Exercise details: Any images in the material are to be dropped while every line is retyped exactly.
--------------------------------------------------
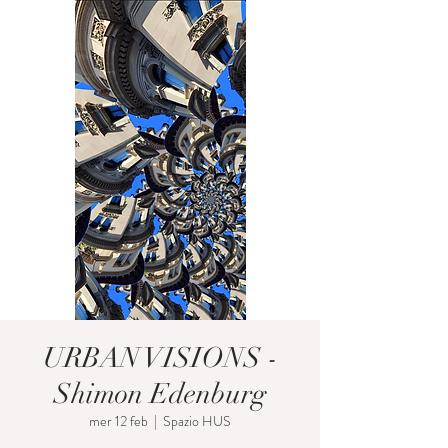
URBAN VISIONS -
Shimon Edenburg
mer 12 feb
  |  
Spazio HUS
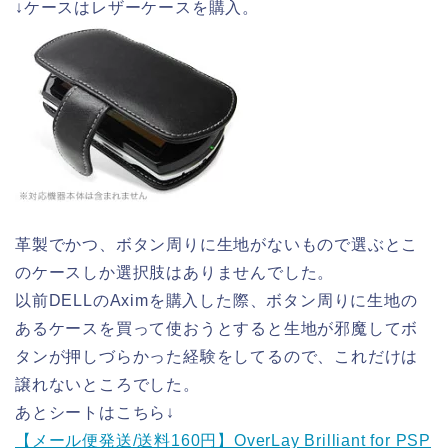
↓ケースはレザーケースを購入。
革製でかつ、ボタン周りに生地がないもので選ぶとこ
のケースしか選択肢はありませんでした。
以前DELLのAximを購入した際、ボタン周りに生地の
あるケースを買って使おうとすると生地が邪魔してボ
タンが押しづらかった経験をしてるので、これだけは
譲れないところでした。
あとシートはこちら↓
【メール便発送/送料160円】OverLay Brilliant for PSP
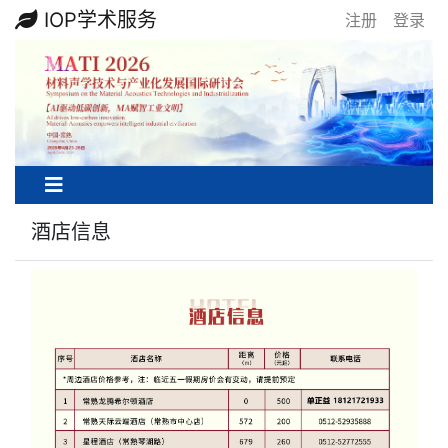
IOP学术服务
注册
登录
酒店信息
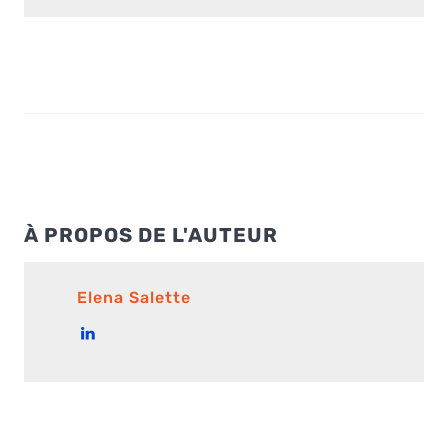
À PROPOS DE L'AUTEUR
Elena Salette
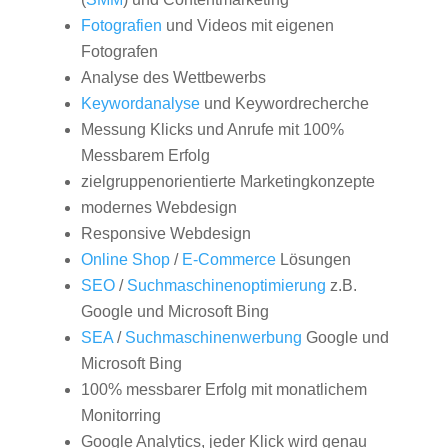
Fotografien
und Videos mit eigenen
Fotografen
Analyse des Wettbewerbs
Keywordanalyse
und Keywordrecherche
Messung Klicks und Anrufe mit 100%
Messbarem Erfolg
zielgruppenorientierte Marketingkonzepte
modernes Webdesign
Responsive Webdesign
Online Shop
/
E-Commerce
Lösungen
SEO
/
Suchmaschinenoptimierung
z.B.
Google und Microsoft Bing
SEA
/
Suchmaschinenwerbung
Google und
Microsoft Bing
100% messbarer Erfolg mit monatlichem
Monitorring
Google Analytics, jeder Klick wird genau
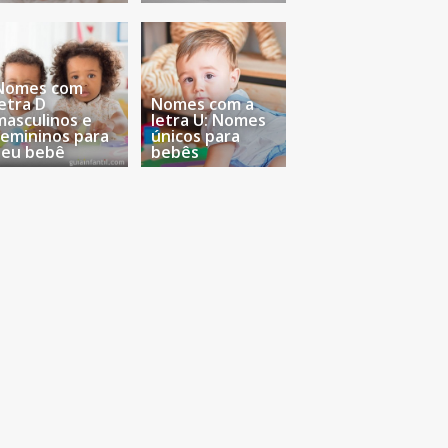
Nomes com
letra D
Nomes com a
masculinos e
letra U: Nomes
femininos para
únicos para
seu bebê
bebês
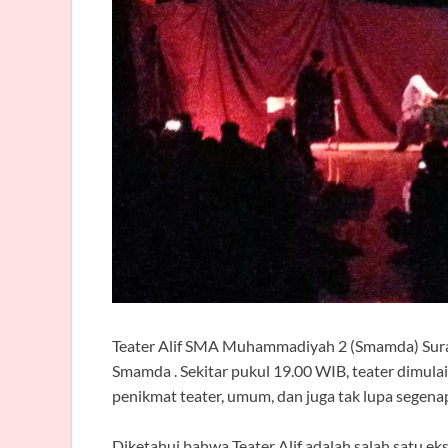
Teater Alif SMA Muhammadiyah 2 (Smamda) Suraba
Smamda . Sekitar pukul 19.00 WIB, teater dimulai.
penikmat teater, umum, dan juga tak lupa segen
Diketahui bahwa Teater Alif adalah salah satu 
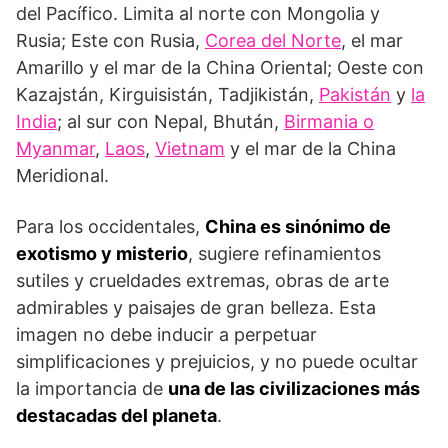
del Pacífico. Limita al norte con Mongolia y
Rusia; Este con Rusia,
Corea del Norte
, el mar
Amarillo y el mar de la China Oriental; Oeste con
Kazajstán, Kirguisistán, Tadjikistán,
Pakistán
y
la
India
; al sur con Nepal, Bhután,
Birmania o
Myanmar
,
Laos
,
Vietnam
y el mar de la China
Meridional.
Para los occidentales,
China es sinónimo de
exotismo y misterio
, sugiere refinamientos
sutiles y crueldades extremas, obras de arte
admirables y paisajes de gran belleza. Esta
imagen no debe inducir a perpetuar
simplificaciones y prejuicios, y no puede ocultar
la importancia de
una de las civilizaciones más
destacadas del planeta
.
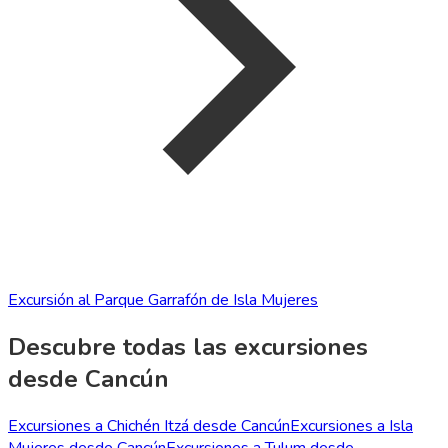
Excursión al Parque Garrafón de Isla Mujeres
Descubre todas las excursiones
desde Cancún
Excursiones a Chichén Itzá desde Cancún
Excursiones a Isla
Mujeres desde Cancún
Excursiones a Tulum desde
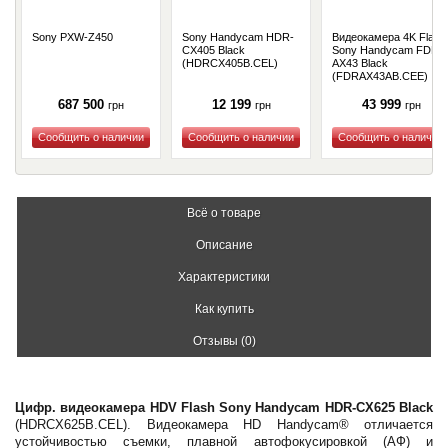
Sony PXW-Z450
Sony Handycam HDR-
Видеокамера 4K Flash
CX405 Black
Sony Handycam FDR-
(HDRCX405B.CEL)
AX43 Black
(FDRAX43AB.CEE)
687 500
12 199
43 999
грн
грн
грн
Купить
Купить
Купить
Всё о товаре
Описание
Характеристики
Как купить
Отзывы (0)
Цифр. видеокамера HDV Flash Sony Handycam HDR-CX625 Black
(HDRCX625B.CEL). Видеокамера HD Handycam® отличается
устойчивостью съемки, плавной автофокусировкой (АФ) и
--------------------------------------------------
Expected answer:
URBAN VISIONS -
Shimon Edenburg
mer 12 feb
  |  
Spazio HUS
↓ケースはレザーケースを購入。
革製でかつ、ボタン周りに生地がないもので選ぶとこ
のケースしか選択肢はありませんでした。
以前DELLのAximを購入した際、ボタン周りに生地の
あるケースを買って使おうとすると生地が邪魔してボ
タンが押しづらかった経験をしてるので、これだけは
譲れないところでした。
あとシートはこちら↓
【メール便発送/送料160円】OverLay Brilliant for PSP
IOP学术服务
注册
登录
酒店信息
À PROPOS DE L'AUTEUR
Elena Salette
Fotografien
und Videos mit eigenen
Fotografen
Analyse des Wettbewerbs
Keywordanalyse
und Keywordrecherche
Messung Klicks und Anrufe mit 100%
Messbarem Erfolg
zielgruppenorientierte Marketingkonzepte
modernes Webdesign
Responsive Webdesign
Online Shop
/
E-Commerce
Lösungen
SEO
/
Suchmaschinenoptimierung
z.B.
Google und Microsoft Bing
SEA
/
Suchmaschinenwerbung
Google und
Microsoft Bing
100% messbarer Erfolg mit monatlichem
Monitorring
Google Analytics, jeder Klick wird genau
Nomes com
letra D
Nomes com a
masculinos e
letra U: Nomes
femininos para
únicos para
seu bebê
bebês
Teater Alif SMA Muhammadiyah 2 (Smamda) Suraba
Smamda . Sekitar pukul 19.00 WIB, teater dimulai.
penikmat teater, umum, dan juga tak lupa segen
Diketahui bahwa Teater Alif adalah salah satu 
del Pacífico. Limita al norte con Mongolia y
Rusia; Este con Rusia,
Corea del Norte
, el mar
Amarillo y el mar de la China Oriental; Oeste con
Kazajstán, Kirguisistán, Tadjikistán,
Pakistán
y
la
India
; al sur con Nepal, Bhután,
Birmania o
Myanmar
,
Laos
,
Vietnam
y el mar de la China
Meridional.
Para los occidentales,
China es sinónimo de
exotismo y misterio
, sugiere refinamientos
sutiles y crueldades extremas, obras de arte
admirables y paisajes de gran belleza. Esta
imagen no debe inducir a perpetuar
simplificaciones y prejuicios, y no puede ocultar
la importancia de
una de las civilizaciones más
destacadas del planeta
.
Excursión al Parque Garrafón de Isla Mujeres
Descubre todas las excursiones
desde Cancún
Excursiones a Chichén Itzá desde Cancún
Excursiones a Isla
Mujeres desde Cancún
Excursiones a Tulum desde
Sony PXW-Z450
Sony Handycam HDR-
Видеокамера 4K Flash
CX405 Black
Sony Handycam FDR-
(HDRCX405B.CEL)
AX43 Black
(FDRAX43AB.CEE)
687 500
12 199
43 999
грн
грн
грн
Купить
Купить
Купить
Всё о товаре
Описание
Характеристики
Как купить
Отзывы (0)
Цифр. видеокамера HDV Flash Sony Handycam HDR-CX625 Black
(HDRCX625B.CEL). Видеокамера HD Handycam® отличается
устойчивостью съемки, плавной автофокусировкой (АФ) и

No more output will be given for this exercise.